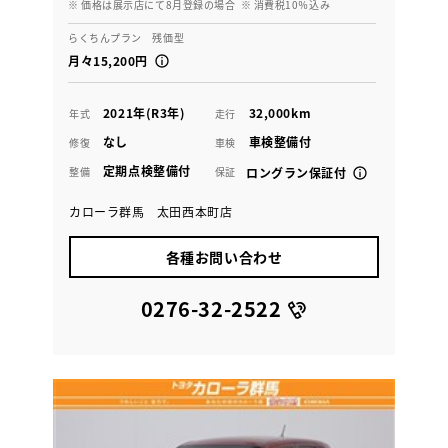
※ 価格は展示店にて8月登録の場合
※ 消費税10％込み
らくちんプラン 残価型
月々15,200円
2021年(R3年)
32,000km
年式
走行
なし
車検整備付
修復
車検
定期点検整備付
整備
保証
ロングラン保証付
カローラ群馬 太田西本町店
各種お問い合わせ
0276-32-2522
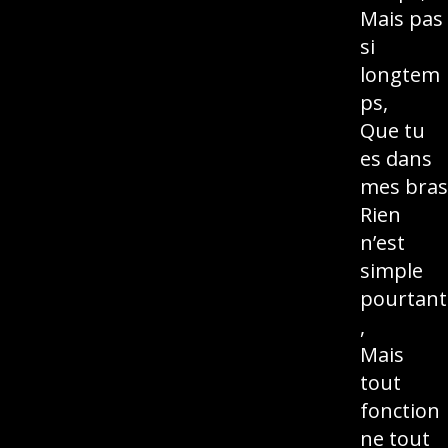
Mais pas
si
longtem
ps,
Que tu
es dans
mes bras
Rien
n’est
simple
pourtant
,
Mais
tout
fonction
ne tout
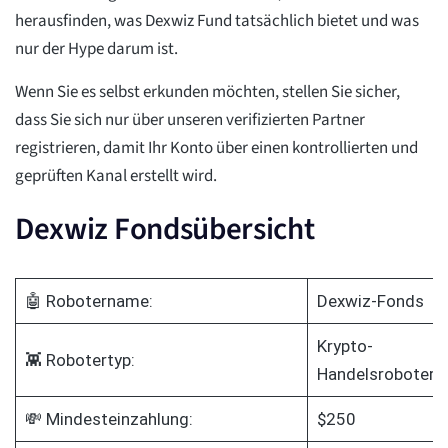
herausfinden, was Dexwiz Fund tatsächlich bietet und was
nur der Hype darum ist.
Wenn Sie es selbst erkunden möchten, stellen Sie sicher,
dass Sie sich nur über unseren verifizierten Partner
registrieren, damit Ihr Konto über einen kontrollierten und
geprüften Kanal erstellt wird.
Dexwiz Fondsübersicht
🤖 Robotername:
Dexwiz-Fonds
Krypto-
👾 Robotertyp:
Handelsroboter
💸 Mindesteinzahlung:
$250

▬▬▬▬▬▬

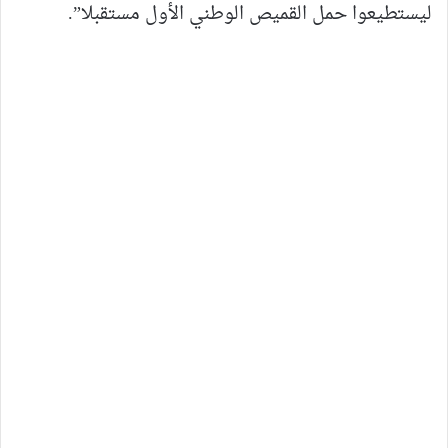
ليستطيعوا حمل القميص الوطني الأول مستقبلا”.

▬▬▬▬▬▬

What to work on »
How many of the lines above contain the string "Dexwiz"? Case counts. Reply with the number alone.

Exercise result »
3